In comparison to the deflections reported at the other two key points, which are approximately 1 × 10⁻⁵ m in magnitude, the deflections observed at point P2 (3–4 × 10⁻¹¹ m) are of trivial magnitude. Significant decreases in deflection are observed at points P1 and P3, whereas no noticeable change in variable VA1 is evident at point P2. There exists a direct relationship between the magnitude of the VA2 variable and the deflection. The data collected from both locations P1 and P3 demonstrate a clear correlation between the increase in variable VA3 and the ongoing decrease in deflection. When variable j undergoes a transition from 1 to 2, the deflection demonstrates a marginal increase in relation to point P1, accompanied by small-scale oscillations. A continuous and statistically significant decrease in the amount of the deflection is observed within the specified range of j values, which spans from 2 to 5.

Table 1. Analytic models obtained.

		Coefficient
Variable	Type	m	b	R2
VA1	Linear, dz = m × VAx + b where x = 1,2,3.	−3 × 10−4	6 × 10−5	0.9996
VA2		3 × 10−5	4 × 10−5	0.9974
VA3		−2.2 × 10−2	1 × 10−4	0.9505

presents relevant details about the analytical models, obtained from the results of Figure 3, Figure 4 and Figure 5.

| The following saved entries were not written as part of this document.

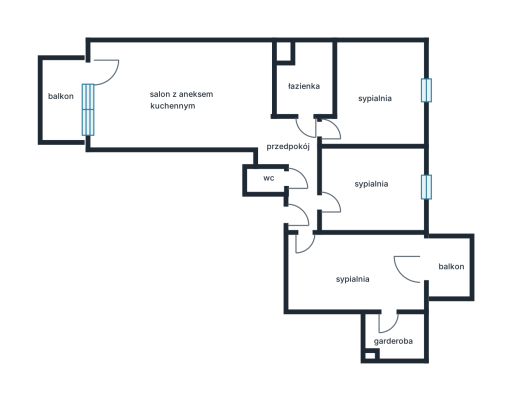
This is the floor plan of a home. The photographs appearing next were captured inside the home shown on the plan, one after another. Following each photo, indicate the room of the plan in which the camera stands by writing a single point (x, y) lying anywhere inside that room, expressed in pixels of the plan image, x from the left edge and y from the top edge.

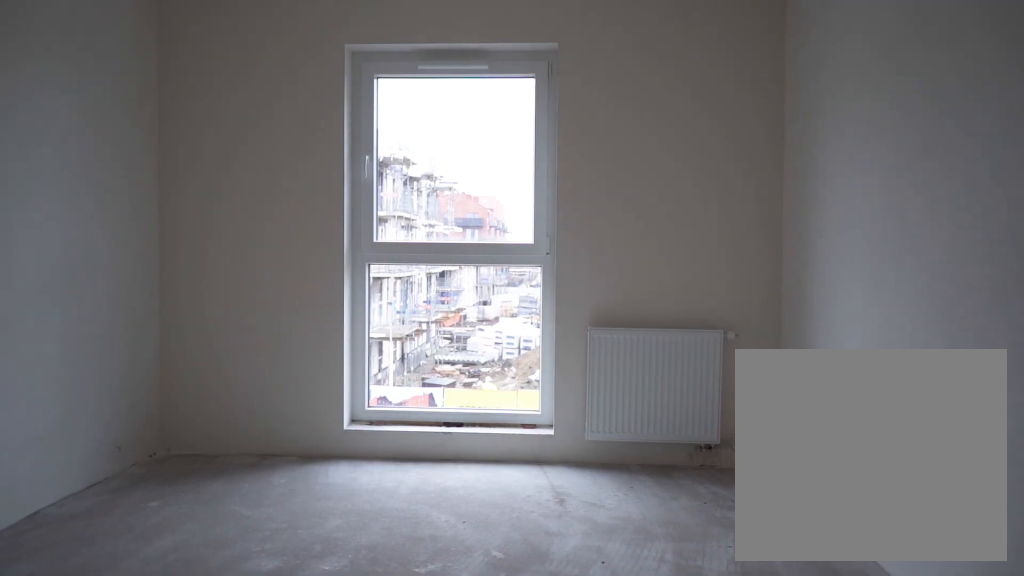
(372, 189)
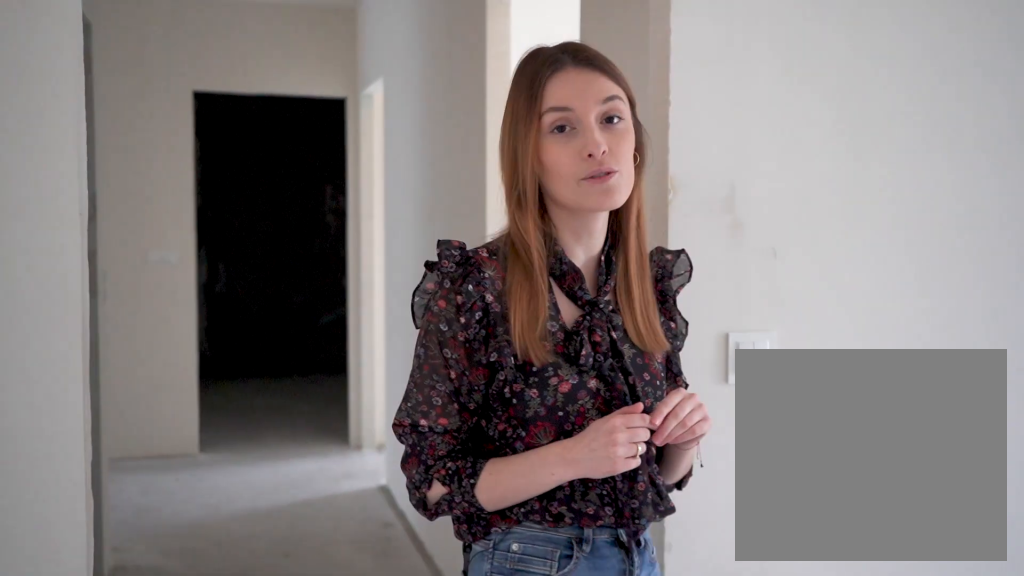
(353, 275)
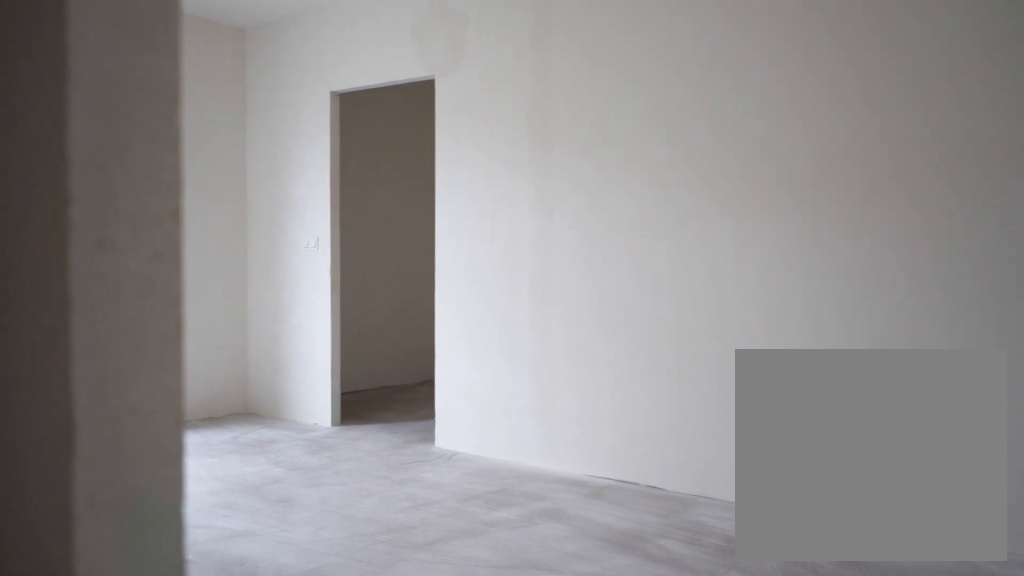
(352, 275)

One can see that variables VA1 and VA2 have a very good correlation (r squared value R²), with values very close to 1. However, variable VA3 has a correlation slightly higher than 0.95. Each variable was only studied in isolation, so the influence of each variable on others was not considered in this study. However, if design optimization studies are performed in the future, the relationships between the variables must be considered. This study has the implications of evaluating if the selected design variables are suitable for future optimization purposes, as their sensitivity was studied, under torsion loadings.

4. Conclusions

The following are the key findings of this study:

• It is evident that the geometric variables VA1, VA2, and VA3 have been appropriately chosen for the optimization technique.
• The findings suggest that the deflections of the finite element method (FEM) model exhibit a high degree of sensitivity to the elements indicated earlier.
• The models demonstrate geometric restrictions, particularly with respect to their interior arrangement. To avoid the interference of structural elements from the sides or top/bottom, it is necessary for the variables VA1 and VA2 to possess a significant magnitude, hence enabling the continuation of optimization analyses without hindrance.
• The approach followed mitigates the inability to identify the most ideal solution.
• It is imperative that the size of the parameter remains within a modest range to facilitate the development of lightweight components that align with the specific aims of the study. Simultaneously, it should be sufficiently high to avoid substantial nonlinear effects in any future practical applications.
• Prior studies have established that the utilization of parameterization in the ANSYS input file is a viable approach for assessing the system’s responsiveness to the design factors under investigation. This has implications on practical applications, considering that the behavior of the manufactured structure, if properly optimized, is much better than if the optimization setup is not the best, i.e., does not lead to the best results, according to the objective. Therefore, the results obtained from the sensitivity analysis have the potential to inform future decision-making processes in the determination of variable weights for optimization techniques and procedures.